Using with OpenAI Client Libraries
Python (openai)
from openai import OpenAI
client = OpenAI(
base_url="http://localhost:8800/v1",
api_key="YOUR_API_KEY"
)
# Basic streaming
response = client.chat.completions.create(
model="qwen2.5-coder-7b",
messages=[{"role": "user", "content": "Hello!"}],
stream=True
)
for chunk in response:
if chunk.choices[0].delta.content:
print(chunk.choices[0].delta.content, end="")
Python — Function calling
response = client.chat.completions.create(
model="qwen2.5-coder-7b",
messages=[{"role": "user", "content": "What's the weather in NYC?"}],
tools=[{
"type": "function",
"function": {
"name": "get_weather",
"description": "Get current weather",
"parameters": {
"type": "object",
"properties": {"location": {"type": "string"}},
"required": ["location"]
}
}
}],
tool_choice="auto"
)
if response.choices[0].finish_reason == "tool_calls":
for tc in response.choices[0].message.tool_calls:
print(f"Call {tc.function.name}({tc.function.arguments})")
JavaScript (openai)
import OpenAI from "openai";
const client = new OpenAI({
baseURL: "http://localhost:8800/v1",
apiKey: "YOUR_API_KEY",
});
const stream = await client.chat.completions.create({
model: "qwen2.5-coder-7b",
messages: [{ role: "user", content: "Hello!" }],
stream: true,
});
for await (const chunk of stream) {
process.stdout.write(chunk.choices[0]?.delta?.content || "");
}
curl (streaming)
curl -N http://localhost:8800/v1/chat/completions \
-H "Authorization: Bearer YOUR_API_KEY" \
-H "Content-Type: application/json" \
-d '{"model":"qwen2.5-coder-7b","messages":[{"role":"user","content":"Hello!"}],"stream":true}'
POST /v1/embeddings
Returns 503 Service Unavailable.

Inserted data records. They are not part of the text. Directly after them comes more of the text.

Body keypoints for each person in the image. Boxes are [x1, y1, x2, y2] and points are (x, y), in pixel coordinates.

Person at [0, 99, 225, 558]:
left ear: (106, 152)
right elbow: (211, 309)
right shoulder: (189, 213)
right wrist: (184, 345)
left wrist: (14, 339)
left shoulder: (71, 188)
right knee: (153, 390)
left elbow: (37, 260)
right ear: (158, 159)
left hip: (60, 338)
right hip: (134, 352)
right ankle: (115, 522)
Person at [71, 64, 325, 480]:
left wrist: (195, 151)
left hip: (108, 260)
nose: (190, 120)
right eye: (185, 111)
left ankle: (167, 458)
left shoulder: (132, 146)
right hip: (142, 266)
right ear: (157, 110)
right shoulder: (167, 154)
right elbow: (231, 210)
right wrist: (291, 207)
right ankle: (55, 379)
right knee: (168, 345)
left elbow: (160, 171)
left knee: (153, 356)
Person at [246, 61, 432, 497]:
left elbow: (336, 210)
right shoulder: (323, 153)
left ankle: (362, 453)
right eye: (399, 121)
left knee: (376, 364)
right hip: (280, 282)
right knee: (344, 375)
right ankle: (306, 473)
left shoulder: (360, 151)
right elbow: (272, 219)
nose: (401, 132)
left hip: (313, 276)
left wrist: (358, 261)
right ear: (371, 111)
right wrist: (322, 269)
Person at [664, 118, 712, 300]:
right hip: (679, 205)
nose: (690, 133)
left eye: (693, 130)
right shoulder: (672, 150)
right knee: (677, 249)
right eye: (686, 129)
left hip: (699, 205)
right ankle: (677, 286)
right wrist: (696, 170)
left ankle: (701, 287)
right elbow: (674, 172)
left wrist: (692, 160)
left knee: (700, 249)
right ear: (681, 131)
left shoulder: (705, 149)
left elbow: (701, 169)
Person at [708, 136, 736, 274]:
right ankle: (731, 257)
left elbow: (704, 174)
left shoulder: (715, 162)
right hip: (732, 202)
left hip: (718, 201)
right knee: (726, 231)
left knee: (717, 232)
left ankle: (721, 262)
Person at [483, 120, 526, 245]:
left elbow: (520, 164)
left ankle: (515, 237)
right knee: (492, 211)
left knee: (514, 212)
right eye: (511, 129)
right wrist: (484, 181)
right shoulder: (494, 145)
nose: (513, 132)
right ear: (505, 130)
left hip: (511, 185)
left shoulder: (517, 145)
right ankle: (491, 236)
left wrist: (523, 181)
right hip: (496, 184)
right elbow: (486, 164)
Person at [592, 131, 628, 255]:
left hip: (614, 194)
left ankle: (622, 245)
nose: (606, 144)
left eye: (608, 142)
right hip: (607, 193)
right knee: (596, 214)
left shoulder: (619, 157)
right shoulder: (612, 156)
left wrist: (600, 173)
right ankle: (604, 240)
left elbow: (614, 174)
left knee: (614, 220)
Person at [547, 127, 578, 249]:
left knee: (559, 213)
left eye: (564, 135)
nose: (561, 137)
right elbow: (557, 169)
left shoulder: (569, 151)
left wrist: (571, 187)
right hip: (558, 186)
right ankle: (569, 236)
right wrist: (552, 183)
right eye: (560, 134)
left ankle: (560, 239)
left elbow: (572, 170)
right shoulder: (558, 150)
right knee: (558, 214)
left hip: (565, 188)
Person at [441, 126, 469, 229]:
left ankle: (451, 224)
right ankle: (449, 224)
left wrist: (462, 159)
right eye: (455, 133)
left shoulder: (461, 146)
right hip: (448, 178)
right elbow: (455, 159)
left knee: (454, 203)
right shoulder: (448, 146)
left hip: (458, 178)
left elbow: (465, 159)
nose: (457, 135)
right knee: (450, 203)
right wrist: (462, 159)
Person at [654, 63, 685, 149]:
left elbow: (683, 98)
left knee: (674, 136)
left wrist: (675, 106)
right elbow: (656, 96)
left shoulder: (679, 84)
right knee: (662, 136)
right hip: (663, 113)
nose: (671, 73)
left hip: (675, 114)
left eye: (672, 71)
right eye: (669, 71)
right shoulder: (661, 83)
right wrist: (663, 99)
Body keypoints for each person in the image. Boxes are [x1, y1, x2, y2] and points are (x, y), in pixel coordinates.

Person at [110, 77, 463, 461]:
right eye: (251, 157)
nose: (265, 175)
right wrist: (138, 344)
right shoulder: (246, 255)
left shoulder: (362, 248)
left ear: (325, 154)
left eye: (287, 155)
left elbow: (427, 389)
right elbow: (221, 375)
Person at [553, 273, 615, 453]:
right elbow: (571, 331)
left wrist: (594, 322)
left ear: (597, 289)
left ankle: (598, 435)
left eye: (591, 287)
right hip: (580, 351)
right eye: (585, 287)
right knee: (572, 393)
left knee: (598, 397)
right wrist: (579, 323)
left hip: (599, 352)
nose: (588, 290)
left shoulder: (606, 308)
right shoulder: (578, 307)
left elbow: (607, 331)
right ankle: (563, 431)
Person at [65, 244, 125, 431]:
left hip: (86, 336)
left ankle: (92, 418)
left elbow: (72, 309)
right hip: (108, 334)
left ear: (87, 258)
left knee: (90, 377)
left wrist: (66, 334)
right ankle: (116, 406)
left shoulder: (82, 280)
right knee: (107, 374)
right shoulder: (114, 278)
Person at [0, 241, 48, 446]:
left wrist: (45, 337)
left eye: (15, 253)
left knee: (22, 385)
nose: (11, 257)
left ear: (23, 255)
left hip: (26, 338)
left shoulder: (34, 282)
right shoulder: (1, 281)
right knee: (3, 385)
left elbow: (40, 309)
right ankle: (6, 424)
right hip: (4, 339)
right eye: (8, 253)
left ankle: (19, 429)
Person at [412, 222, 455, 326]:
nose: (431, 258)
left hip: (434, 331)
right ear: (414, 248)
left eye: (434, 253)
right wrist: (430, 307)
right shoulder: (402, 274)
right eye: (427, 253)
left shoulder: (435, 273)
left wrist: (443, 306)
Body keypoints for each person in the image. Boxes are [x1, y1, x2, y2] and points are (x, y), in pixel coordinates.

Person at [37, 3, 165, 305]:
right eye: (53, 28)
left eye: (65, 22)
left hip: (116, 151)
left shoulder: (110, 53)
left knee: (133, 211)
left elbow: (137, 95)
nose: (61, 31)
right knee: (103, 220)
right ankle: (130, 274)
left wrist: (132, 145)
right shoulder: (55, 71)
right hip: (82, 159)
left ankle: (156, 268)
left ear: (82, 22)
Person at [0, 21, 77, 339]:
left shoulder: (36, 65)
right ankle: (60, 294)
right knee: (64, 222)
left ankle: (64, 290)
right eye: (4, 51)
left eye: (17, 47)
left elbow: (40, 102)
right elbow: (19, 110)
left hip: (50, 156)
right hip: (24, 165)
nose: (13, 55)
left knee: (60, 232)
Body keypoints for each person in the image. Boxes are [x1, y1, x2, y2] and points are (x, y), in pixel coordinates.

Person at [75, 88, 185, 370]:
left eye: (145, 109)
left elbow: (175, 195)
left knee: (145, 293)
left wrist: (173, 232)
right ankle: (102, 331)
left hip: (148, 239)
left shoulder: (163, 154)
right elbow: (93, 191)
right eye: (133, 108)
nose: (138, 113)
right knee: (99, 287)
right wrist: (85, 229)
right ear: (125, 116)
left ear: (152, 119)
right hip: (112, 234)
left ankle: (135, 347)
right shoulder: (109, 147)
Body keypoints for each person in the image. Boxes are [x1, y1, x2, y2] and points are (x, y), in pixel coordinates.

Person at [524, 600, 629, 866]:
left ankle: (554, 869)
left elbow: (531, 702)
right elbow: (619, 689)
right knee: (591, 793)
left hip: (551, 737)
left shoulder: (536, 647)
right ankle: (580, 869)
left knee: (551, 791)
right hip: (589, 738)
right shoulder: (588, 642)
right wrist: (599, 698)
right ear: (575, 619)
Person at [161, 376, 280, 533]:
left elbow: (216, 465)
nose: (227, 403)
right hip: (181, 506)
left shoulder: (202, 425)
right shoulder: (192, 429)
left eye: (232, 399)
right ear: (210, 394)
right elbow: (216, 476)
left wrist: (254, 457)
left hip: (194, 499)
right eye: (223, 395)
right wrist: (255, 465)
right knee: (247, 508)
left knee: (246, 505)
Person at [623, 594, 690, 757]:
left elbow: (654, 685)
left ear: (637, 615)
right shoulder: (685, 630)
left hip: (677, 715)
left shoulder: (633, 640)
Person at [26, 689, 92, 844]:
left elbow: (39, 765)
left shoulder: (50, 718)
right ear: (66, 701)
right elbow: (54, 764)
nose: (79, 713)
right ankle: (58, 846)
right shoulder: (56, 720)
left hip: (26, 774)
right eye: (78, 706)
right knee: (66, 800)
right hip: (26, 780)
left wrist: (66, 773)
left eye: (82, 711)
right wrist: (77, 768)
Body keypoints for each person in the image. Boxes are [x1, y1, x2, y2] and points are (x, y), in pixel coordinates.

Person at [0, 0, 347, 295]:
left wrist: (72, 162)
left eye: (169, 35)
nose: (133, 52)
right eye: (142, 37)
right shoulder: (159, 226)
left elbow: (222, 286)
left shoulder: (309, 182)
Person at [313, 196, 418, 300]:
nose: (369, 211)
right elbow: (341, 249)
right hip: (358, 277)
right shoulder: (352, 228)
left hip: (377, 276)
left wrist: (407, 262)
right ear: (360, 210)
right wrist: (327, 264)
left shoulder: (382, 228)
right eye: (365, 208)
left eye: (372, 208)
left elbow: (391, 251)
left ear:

Text embeddings are not supported via the subprocess inference path. Use a dedicated embedding provider or the OpenAI embeddings API directly.
GET /v1/providers
List configured cloud providers and their available models.
curl http://localhost:8800/v1/providers \
-H "Authorization: Bearer YOUR_API_KEY"
Returns an array of { name, models: [...] } objects for each configured provider.